Ransomware attackers are using a multitude of techniques to gain access in attacks that are becoming “more frequent, more sophisticated, and more effective,” according to new report compiled from surveys with more than 1,000 IT professionals.
Additionally, organizations breached in the past continue to be at risk, and many of them don’t believe they’re fully prepared for another ransomware attack, shows Cybereason’s Annual Global Study On Ransomware Business Impact report.
“If I could have one wish for 2024, it would be that we stop calling ransomware by the same name. It fails to describe the true impact of an attack,” writes Greg Day, Global Field CISO, vice president, Cybereason. “What started as the simplest of notions—encrypting data and extorting money to return access to it—evolved into a complex ‘Swiss army knife,’ like the blended attacks back in the early 2000s. Now ChatGPT has arrived on the scene and it’s driving the next evolution of ransomware.”
Related article: Haute Cyber? Attackers Are Strutting Into 2024 With More Sophistication
The report lists supply chain (41 percent), direct access (24 percent) and insider assistance (22 percent) as leading ways attackers are using ransomware to gain access. The report shows the U.S faces the highest ransom dollar amounts, with reported average payments that totaled at $1.4 million, while non-English speaking countries are also being increasingly targeted. France ($1 million), Germany ($762,000) and the U.K. ($423,000) followed with the highest ransom payments.
According to the report, 46 percent of impacted businesses estimated losses of between $1 million and $10 million, while 16 percent estimated losses in excess of $10 million.
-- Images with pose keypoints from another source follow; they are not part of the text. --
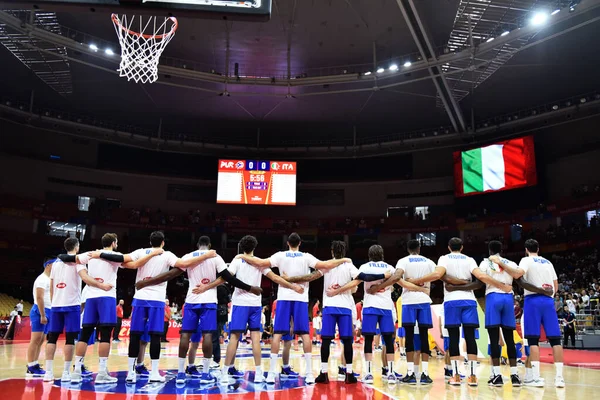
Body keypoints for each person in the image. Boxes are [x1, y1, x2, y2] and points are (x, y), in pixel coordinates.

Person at [135, 235, 261, 385]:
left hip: (191, 300)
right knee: (208, 336)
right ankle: (205, 374)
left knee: (185, 336)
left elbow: (171, 274)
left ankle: (181, 374)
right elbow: (229, 278)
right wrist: (250, 288)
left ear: (197, 245)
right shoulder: (215, 257)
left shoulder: (188, 256)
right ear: (209, 245)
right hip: (208, 301)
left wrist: (147, 282)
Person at [238, 233, 352, 385]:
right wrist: (344, 259)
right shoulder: (306, 257)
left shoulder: (280, 255)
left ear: (288, 244)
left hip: (284, 298)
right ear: (300, 243)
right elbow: (325, 266)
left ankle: (271, 373)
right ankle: (310, 373)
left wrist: (241, 256)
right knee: (305, 334)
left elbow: (260, 262)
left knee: (277, 334)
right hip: (300, 298)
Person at [408, 237, 513, 387]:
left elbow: (437, 275)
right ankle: (472, 376)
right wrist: (501, 285)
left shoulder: (444, 259)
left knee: (453, 338)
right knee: (470, 338)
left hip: (451, 302)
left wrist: (415, 280)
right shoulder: (469, 259)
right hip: (469, 301)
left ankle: (456, 376)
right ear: (462, 247)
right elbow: (482, 277)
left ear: (449, 247)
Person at [66, 233, 162, 385]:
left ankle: (76, 370)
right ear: (114, 243)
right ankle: (102, 372)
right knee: (105, 335)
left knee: (84, 334)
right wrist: (153, 253)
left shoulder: (91, 254)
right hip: (107, 297)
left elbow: (72, 259)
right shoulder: (116, 256)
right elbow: (135, 264)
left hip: (90, 297)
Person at [123, 231, 218, 384]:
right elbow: (184, 264)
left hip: (139, 298)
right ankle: (154, 373)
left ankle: (130, 373)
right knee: (155, 336)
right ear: (163, 243)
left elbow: (124, 263)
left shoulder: (140, 252)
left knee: (134, 336)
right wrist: (206, 255)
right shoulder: (167, 255)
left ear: (150, 241)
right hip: (157, 300)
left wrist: (141, 264)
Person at [326, 244, 426, 384]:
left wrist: (337, 290)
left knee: (368, 340)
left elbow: (354, 282)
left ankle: (368, 373)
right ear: (382, 255)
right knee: (388, 340)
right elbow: (402, 283)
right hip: (385, 308)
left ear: (369, 255)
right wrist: (421, 289)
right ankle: (390, 373)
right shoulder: (389, 268)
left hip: (370, 307)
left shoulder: (364, 267)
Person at [219, 235, 305, 385]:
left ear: (242, 247)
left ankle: (225, 373)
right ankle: (258, 373)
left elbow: (228, 277)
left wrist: (210, 285)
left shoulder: (237, 260)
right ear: (254, 247)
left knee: (234, 338)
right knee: (255, 340)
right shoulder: (260, 262)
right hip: (255, 304)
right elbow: (276, 278)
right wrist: (293, 286)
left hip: (240, 303)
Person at [491, 239, 564, 387]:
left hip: (533, 300)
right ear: (538, 248)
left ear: (526, 249)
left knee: (533, 340)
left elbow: (517, 274)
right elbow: (555, 285)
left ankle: (535, 378)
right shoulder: (548, 262)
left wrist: (501, 262)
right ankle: (559, 378)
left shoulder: (526, 260)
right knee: (555, 340)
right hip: (549, 301)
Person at [449, 241, 522, 387]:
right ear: (501, 249)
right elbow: (518, 275)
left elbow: (481, 280)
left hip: (493, 297)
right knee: (509, 338)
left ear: (489, 250)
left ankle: (497, 375)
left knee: (494, 338)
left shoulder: (484, 263)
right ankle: (514, 375)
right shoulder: (511, 262)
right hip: (508, 297)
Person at [43, 238, 113, 382]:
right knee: (70, 339)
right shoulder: (78, 261)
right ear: (77, 247)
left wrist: (54, 301)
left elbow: (51, 285)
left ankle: (48, 372)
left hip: (56, 304)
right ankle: (66, 372)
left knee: (52, 338)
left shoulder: (55, 264)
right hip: (72, 305)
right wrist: (102, 286)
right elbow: (86, 277)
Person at [367, 239, 435, 385]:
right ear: (419, 248)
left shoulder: (403, 261)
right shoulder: (429, 262)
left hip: (409, 301)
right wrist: (422, 286)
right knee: (424, 336)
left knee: (409, 337)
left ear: (408, 249)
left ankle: (410, 373)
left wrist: (379, 287)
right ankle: (425, 373)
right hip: (424, 300)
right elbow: (436, 275)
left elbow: (396, 277)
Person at [26, 257, 54, 378]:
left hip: (48, 310)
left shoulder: (49, 279)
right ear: (48, 265)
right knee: (35, 339)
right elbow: (39, 298)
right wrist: (42, 314)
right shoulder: (41, 279)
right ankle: (31, 366)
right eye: (54, 265)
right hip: (40, 310)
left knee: (41, 339)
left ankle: (35, 363)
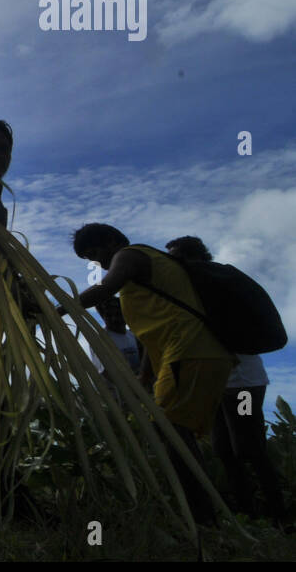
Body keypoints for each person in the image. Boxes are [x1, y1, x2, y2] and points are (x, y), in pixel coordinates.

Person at [66, 223, 234, 524]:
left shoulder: (129, 255)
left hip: (191, 350)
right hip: (190, 353)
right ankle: (204, 511)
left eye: (95, 253)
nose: (99, 263)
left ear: (111, 240)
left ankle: (202, 517)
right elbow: (150, 334)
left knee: (171, 433)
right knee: (176, 433)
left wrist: (56, 308)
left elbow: (103, 289)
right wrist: (144, 376)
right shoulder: (146, 275)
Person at [166, 236, 286, 520]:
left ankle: (278, 513)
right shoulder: (204, 285)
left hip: (242, 380)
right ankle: (248, 510)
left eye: (178, 258)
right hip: (218, 379)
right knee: (223, 449)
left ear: (194, 257)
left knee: (249, 446)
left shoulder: (215, 279)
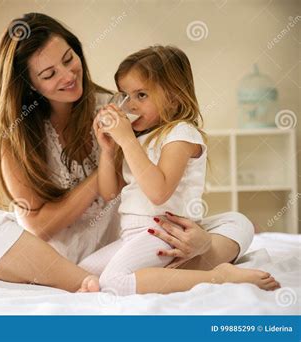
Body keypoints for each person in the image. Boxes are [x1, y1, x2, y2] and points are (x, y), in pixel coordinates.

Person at [0, 13, 271, 294]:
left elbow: (158, 177)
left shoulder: (115, 107)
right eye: (49, 74)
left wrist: (201, 240)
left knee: (236, 222)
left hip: (126, 243)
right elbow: (40, 227)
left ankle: (129, 275)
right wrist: (107, 157)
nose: (67, 75)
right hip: (51, 257)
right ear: (29, 86)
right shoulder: (15, 134)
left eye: (68, 58)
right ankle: (86, 281)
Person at [77, 46, 280, 295]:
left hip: (162, 231)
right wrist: (108, 150)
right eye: (125, 95)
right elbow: (110, 195)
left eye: (141, 95)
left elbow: (159, 192)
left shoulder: (180, 134)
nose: (130, 105)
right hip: (133, 234)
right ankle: (183, 274)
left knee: (114, 281)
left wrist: (127, 141)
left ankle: (220, 277)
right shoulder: (136, 140)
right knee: (81, 271)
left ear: (174, 97)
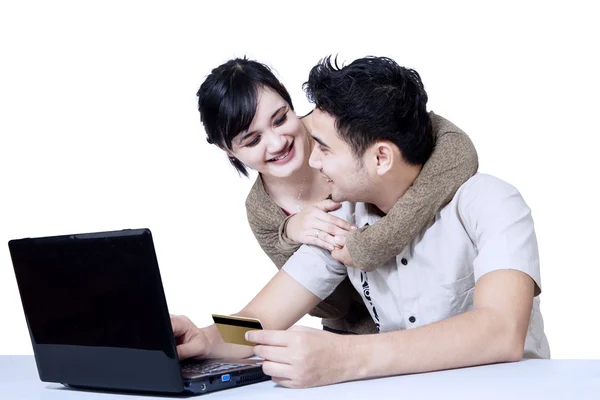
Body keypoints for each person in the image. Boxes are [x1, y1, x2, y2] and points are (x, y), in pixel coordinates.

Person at [172, 55, 549, 388]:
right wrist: (205, 339)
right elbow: (260, 319)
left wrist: (344, 357)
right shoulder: (343, 219)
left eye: (322, 147)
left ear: (380, 158)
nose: (311, 162)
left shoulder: (489, 201)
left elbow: (501, 331)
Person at [197, 57, 478, 334]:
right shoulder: (274, 215)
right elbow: (267, 316)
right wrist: (205, 338)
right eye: (253, 140)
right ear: (227, 149)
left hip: (435, 320)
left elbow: (449, 143)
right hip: (357, 339)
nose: (277, 142)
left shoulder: (334, 122)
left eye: (281, 119)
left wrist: (376, 242)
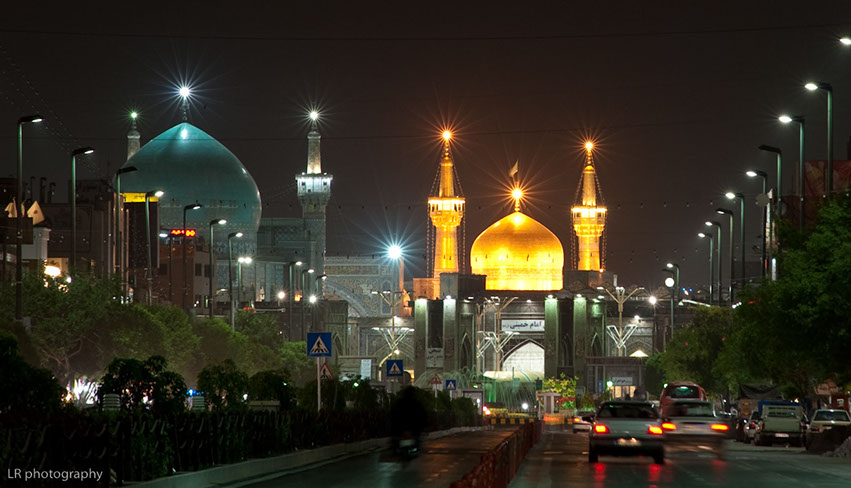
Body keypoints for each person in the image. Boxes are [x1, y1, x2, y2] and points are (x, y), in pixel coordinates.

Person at [390, 387, 428, 457]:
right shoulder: (416, 403)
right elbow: (423, 416)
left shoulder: (399, 403)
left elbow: (392, 415)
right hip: (411, 429)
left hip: (402, 429)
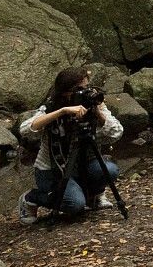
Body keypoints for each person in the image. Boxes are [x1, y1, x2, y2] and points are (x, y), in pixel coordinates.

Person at [15, 67, 124, 222]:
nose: (84, 92)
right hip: (52, 171)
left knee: (110, 170)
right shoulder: (53, 106)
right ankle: (31, 198)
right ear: (65, 92)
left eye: (86, 88)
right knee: (75, 205)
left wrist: (97, 113)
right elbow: (25, 129)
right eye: (79, 89)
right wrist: (63, 112)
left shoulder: (93, 105)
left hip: (84, 166)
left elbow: (116, 132)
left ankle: (94, 196)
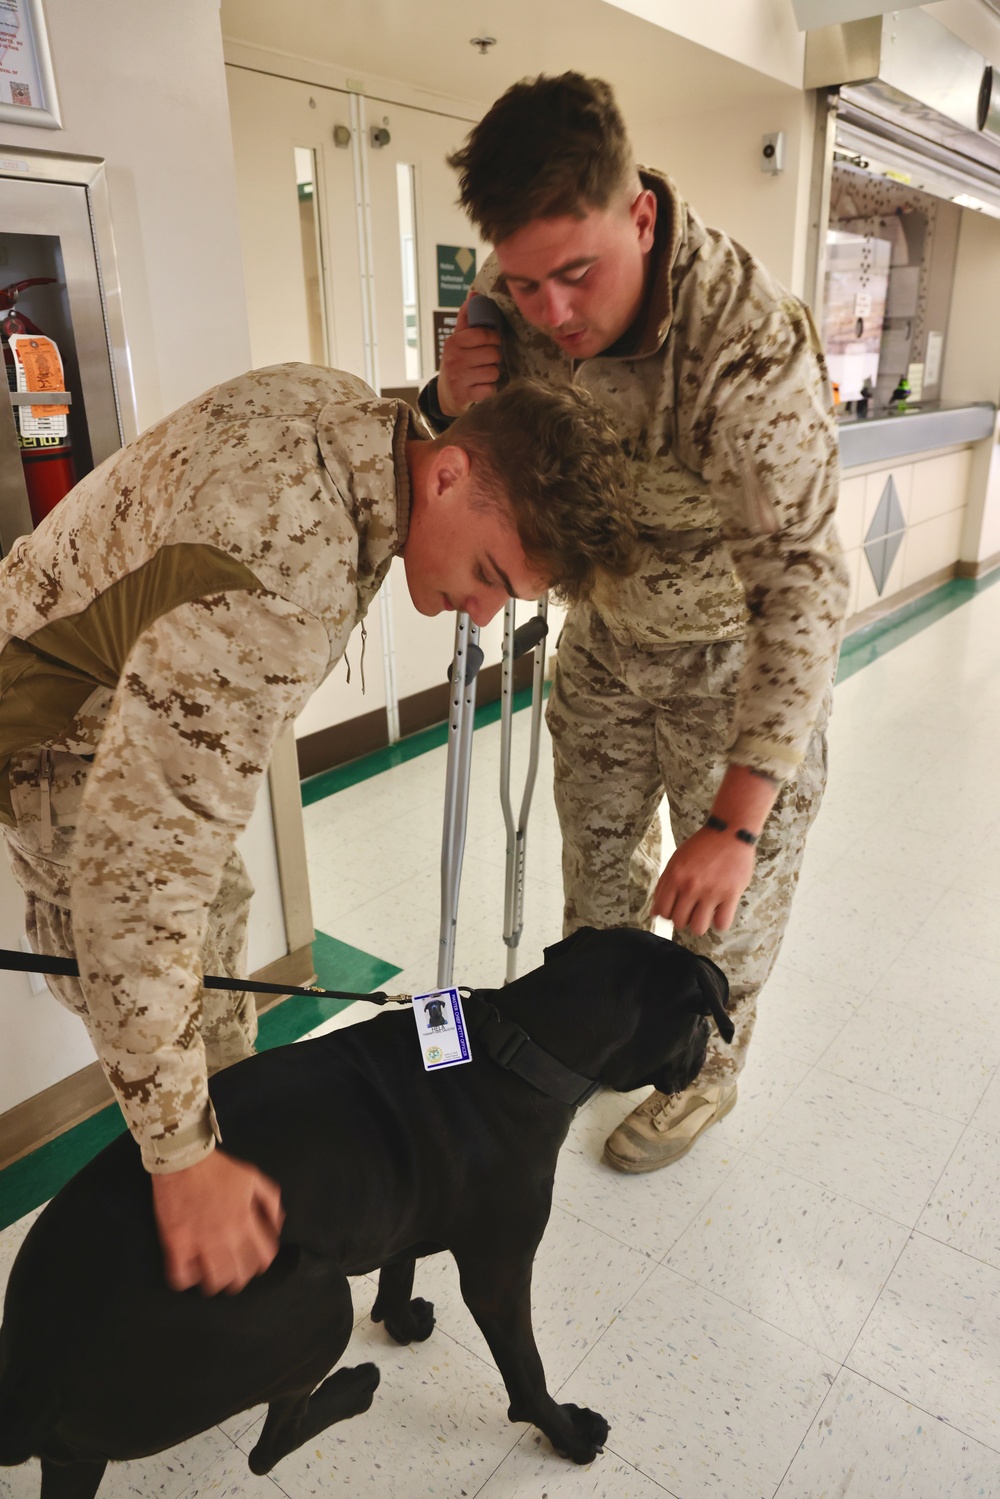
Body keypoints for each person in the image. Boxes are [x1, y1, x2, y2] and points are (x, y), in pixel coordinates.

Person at [0, 362, 636, 1292]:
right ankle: (193, 1212)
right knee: (146, 951)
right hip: (50, 722)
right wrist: (181, 1161)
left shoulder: (349, 409)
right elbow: (132, 893)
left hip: (92, 656)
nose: (484, 611)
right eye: (491, 574)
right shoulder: (274, 592)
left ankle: (228, 1134)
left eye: (513, 596)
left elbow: (405, 421)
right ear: (449, 473)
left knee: (219, 901)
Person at [422, 73, 849, 1174]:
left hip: (731, 664)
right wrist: (455, 390)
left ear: (641, 215)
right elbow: (493, 454)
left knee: (717, 913)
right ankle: (591, 1041)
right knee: (600, 880)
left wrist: (740, 819)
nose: (554, 311)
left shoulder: (741, 345)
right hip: (607, 646)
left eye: (578, 273)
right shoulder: (507, 297)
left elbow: (803, 581)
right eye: (526, 284)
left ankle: (705, 1073)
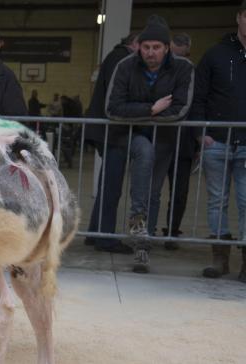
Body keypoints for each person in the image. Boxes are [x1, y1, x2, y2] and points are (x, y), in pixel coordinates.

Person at [106, 14, 194, 273]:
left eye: (157, 47)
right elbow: (112, 108)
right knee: (144, 151)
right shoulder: (125, 66)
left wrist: (143, 113)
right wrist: (152, 109)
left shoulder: (184, 68)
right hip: (129, 136)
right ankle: (139, 224)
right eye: (146, 47)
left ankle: (143, 243)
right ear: (139, 46)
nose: (151, 52)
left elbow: (180, 109)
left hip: (164, 139)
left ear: (167, 48)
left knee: (153, 191)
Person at [190, 1, 246, 282]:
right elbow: (198, 97)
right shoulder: (215, 55)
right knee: (217, 202)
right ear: (238, 17)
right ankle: (219, 259)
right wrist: (202, 133)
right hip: (218, 144)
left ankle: (245, 263)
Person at [83, 32, 139, 254]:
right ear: (134, 44)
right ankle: (105, 238)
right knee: (111, 187)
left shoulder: (114, 56)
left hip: (104, 130)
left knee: (108, 185)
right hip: (113, 131)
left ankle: (95, 232)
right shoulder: (123, 60)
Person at [161, 32, 196, 250]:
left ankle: (170, 231)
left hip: (179, 141)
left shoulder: (191, 73)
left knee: (177, 191)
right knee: (171, 191)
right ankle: (168, 231)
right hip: (169, 140)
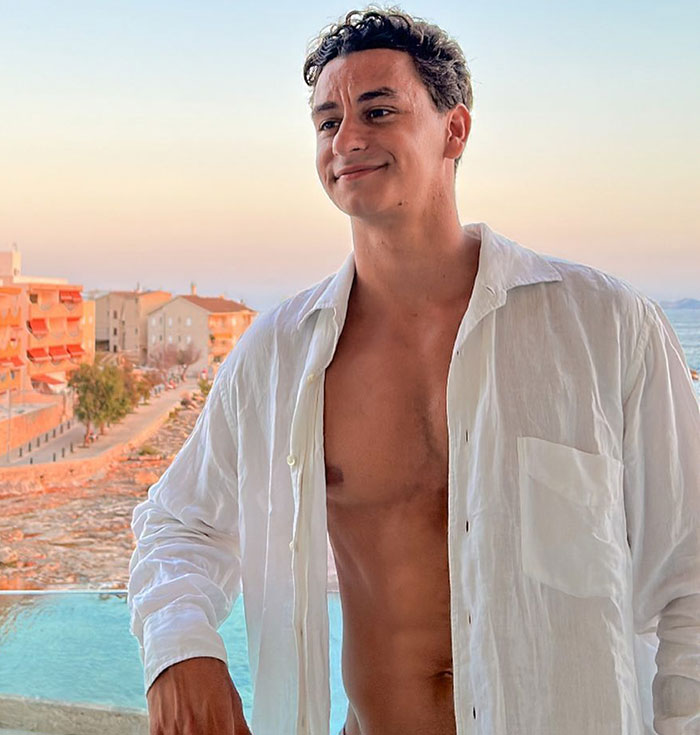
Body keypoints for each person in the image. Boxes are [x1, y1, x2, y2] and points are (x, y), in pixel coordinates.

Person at [128, 7, 700, 735]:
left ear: (453, 129)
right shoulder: (279, 355)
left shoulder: (604, 326)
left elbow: (690, 572)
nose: (346, 139)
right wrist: (182, 652)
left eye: (378, 109)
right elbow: (178, 524)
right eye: (326, 120)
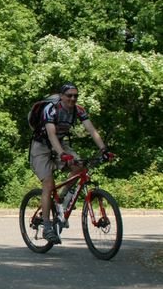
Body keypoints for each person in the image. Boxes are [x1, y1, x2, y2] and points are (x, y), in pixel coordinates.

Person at [30, 82, 110, 243]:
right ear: (61, 96)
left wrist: (104, 149)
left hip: (60, 143)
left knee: (80, 167)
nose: (72, 98)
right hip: (41, 146)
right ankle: (46, 227)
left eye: (75, 96)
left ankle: (62, 199)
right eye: (69, 95)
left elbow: (92, 130)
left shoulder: (78, 110)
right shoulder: (51, 109)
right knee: (48, 183)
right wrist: (62, 154)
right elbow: (51, 134)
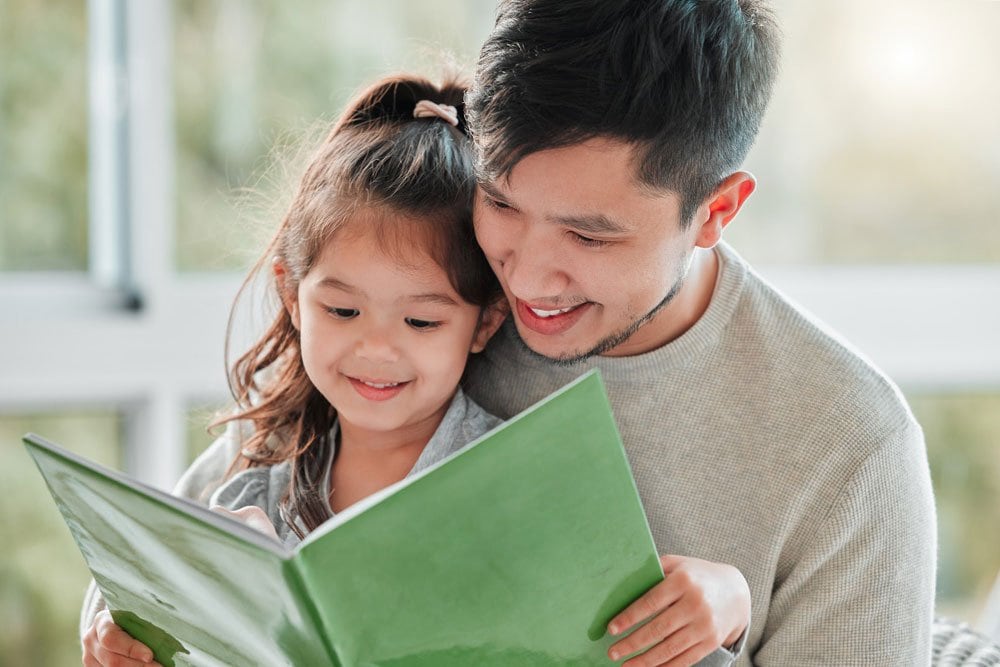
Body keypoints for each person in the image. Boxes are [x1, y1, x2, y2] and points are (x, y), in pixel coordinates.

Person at [460, 0, 936, 665]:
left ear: (716, 212)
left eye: (589, 235)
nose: (529, 279)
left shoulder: (851, 442)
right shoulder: (423, 306)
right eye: (501, 202)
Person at [79, 74, 509, 666]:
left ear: (484, 324)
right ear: (291, 298)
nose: (376, 349)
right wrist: (118, 635)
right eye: (342, 310)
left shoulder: (511, 476)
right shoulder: (262, 472)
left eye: (421, 323)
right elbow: (133, 577)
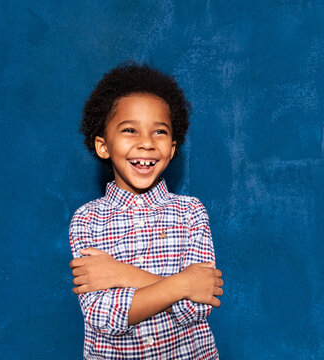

ChatGPT, a generative AI tool used to answer general questions, is also being used as a means to accelerate attacks, the report shows.
“Businesses everywhere are working out how best to leverage generative AI to become more effective and efficient at scale. And so are bad actors,” the report states. “They are using tools like ChatGPT 4.0 to collect personal information, craft professional-looking messages, and more effectively translate them into any language.”
Cyber insurance is one good answer for businesses, but too many lack a clear understanding of what is covered, which leads to unexpected payouts and incomplete protection even though 95 percent of organizations have enhanced their resilience with insurance, according to Anjali Das, co-chair of Wilson Elser’s National Cyber Security and Data Privacy practice.
“On the one hand, you have first-party breach response that does the technical forensics investigation by cyber security experts. And it covers the legal fees by outside counsel,” Das said, adding that “a lot of policyholders have the benefit of having direct access.” Cyber polices “also have third-party liability coverage and business interruption cost.”
Ransom payments do not guarantee that all data will be returned. In fact, 84 percent paid the ransom but only 47 percent got their data and services back uncorrupted, the Cybereason report shows. That enables attackers to possibly ask for more to give it all back.
Listed reasons for paying the ransom included: “Attackers threatened to disclose sensitive information;” “We feared loss of business;” “It seemed to be the fastest solution;” “It was a holiday/weekend and we were short-staffed;” “It was a matter of life and death;” “We didn’t have backup files.”
Deborah Dioguardi, senior vice president and Professional Lines National Practice Leader of JENCAP Specialty Insurance Services, shared numbers concerning the average cost of a cyber ransomware attack for small- and medium-sized businesses, and who is liable for the damages that happen during an attack.
“The average cost for a small- to medium-sized business on a claim that we’re seeing payout-wise is about $200,000 to $350,000,” Dioguardi said. “A business is responsible for anything that’s in their care [or] custody.”
“Even if the breach didn’t occur on their end and maybe it might be a third-party vendor, the business is held responsible for that because they’re supposed to protect their clientele.”
According to the report, the threat continues to evolve, and it is clear from research that business ransomware resilience plans are not keeping pace.
Adam Lantrip, senior vice president of CAC Specialty’s Professional & Cyber Solutions, highlighted countermeasures businesses may consider when facing cyber-attacks.
“It’s a constant process, and I think for clients, it’s a realization that it is a process we’re never going to be 100 percent impenetrable,” Lantrip said. “Just because we’re not vulnerable to this type of loss over here doesn’t mean we’re going to be invulnerable to a type of loss over there.”
Lantrip has also seen cyber activities on the rise.
“Activities is definitely up; the activities higher this year than over the last couple of years or maybe even a couple of years combined,” Lantrip said. “We are seeing a handful of different types of attacks.”
He added: “People are going after data warehouses and cloud providers seeking to either steal or access data on lots of companies that’s housed in a single repository.”
The Cybereason report shows “more complex, low-and-slow attacks are designed to compromise as much of the targeted network as possible to extract the highest ransom” in what are known and “RansomOps attacks.” Most (56 percent) businesses did not detect a breach for three-to-12 months.
Additionally, the targets of attacks were predominantly: intellectual property (trade secrets); protected health information; account credentials; personally identifiable information; customer data, the report shows.
Nehemiah Balaoro is a student at California State University, Long Beach, who is working as an intern for Wells Media Group.